* Problem to solve: Wherever a line holds the word "down", copy that line from the data.

Records from a dataset:
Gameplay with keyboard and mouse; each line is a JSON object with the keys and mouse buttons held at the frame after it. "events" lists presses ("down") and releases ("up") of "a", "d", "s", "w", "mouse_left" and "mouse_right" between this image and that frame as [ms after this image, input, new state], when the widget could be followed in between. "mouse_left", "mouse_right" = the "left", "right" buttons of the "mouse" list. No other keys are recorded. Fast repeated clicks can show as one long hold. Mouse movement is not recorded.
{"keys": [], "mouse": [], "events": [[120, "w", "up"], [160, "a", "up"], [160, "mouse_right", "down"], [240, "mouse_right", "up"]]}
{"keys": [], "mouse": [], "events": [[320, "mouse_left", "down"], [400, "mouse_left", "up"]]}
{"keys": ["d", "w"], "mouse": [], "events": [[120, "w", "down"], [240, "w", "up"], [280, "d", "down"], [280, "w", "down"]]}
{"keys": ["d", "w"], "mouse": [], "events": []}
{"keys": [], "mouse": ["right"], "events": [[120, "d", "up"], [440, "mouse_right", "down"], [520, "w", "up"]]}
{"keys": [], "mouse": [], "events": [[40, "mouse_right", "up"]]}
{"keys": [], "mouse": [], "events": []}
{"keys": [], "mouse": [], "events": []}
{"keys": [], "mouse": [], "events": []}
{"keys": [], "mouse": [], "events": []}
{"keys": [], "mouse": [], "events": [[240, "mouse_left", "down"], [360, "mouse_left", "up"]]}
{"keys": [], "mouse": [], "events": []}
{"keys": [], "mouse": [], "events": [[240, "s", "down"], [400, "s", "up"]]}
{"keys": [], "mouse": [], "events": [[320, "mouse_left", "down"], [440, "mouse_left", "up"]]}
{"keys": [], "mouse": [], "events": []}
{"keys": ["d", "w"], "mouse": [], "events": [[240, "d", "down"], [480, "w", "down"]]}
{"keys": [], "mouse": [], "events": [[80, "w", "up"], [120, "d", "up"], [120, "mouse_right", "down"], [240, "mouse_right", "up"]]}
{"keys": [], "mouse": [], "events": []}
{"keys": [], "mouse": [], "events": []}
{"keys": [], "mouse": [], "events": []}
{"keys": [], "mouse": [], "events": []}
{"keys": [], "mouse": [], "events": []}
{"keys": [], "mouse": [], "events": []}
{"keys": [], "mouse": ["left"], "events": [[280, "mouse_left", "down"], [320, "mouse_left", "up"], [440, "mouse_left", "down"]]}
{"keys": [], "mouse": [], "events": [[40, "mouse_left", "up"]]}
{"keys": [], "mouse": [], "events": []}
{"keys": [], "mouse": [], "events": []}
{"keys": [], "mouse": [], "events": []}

* Output:
Gameplay with keyboard and mouse; each line is a JSON object with the keys and mouse buttons held at the frame after it. "events" lists presses ("down") and releases ("up") of "a", "d", "s", "w", "mouse_left" and "mouse_right" between this image and that frame as [ms after this image, input, new state], when the widget could be followed in between. "mouse_left", "mouse_right" = the "left", "right" buttons of the "mouse" list. No other keys are recorded. Fast repeated clicks can show as one long hold. Mouse movement is not recorded.
{"keys": [], "mouse": [], "events": [[120, "w", "up"], [160, "a", "up"], [160, "mouse_right", "down"], [240, "mouse_right", "up"]]}
{"keys": [], "mouse": [], "events": [[320, "mouse_left", "down"], [400, "mouse_left", "up"]]}
{"keys": ["d", "w"], "mouse": [], "events": [[120, "w", "down"], [240, "w", "up"], [280, "d", "down"], [280, "w", "down"]]}
{"keys": [], "mouse": ["right"], "events": [[120, "d", "up"], [440, "mouse_right", "down"], [520, "w", "up"]]}
{"keys": [], "mouse": [], "events": [[240, "mouse_left", "down"], [360, "mouse_left", "up"]]}
{"keys": [], "mouse": [], "events": [[240, "s", "down"], [400, "s", "up"]]}
{"keys": [], "mouse": [], "events": [[320, "mouse_left", "down"], [440, "mouse_left", "up"]]}
{"keys": ["d", "w"], "mouse": [], "events": [[240, "d", "down"], [480, "w", "down"]]}
{"keys": [], "mouse": [], "events": [[80, "w", "up"], [120, "d", "up"], [120, "mouse_right", "down"], [240, "mouse_right", "up"]]}
{"keys": [], "mouse": ["left"], "events": [[280, "mouse_left", "down"], [320, "mouse_left", "up"], [440, "mouse_left", "down"]]}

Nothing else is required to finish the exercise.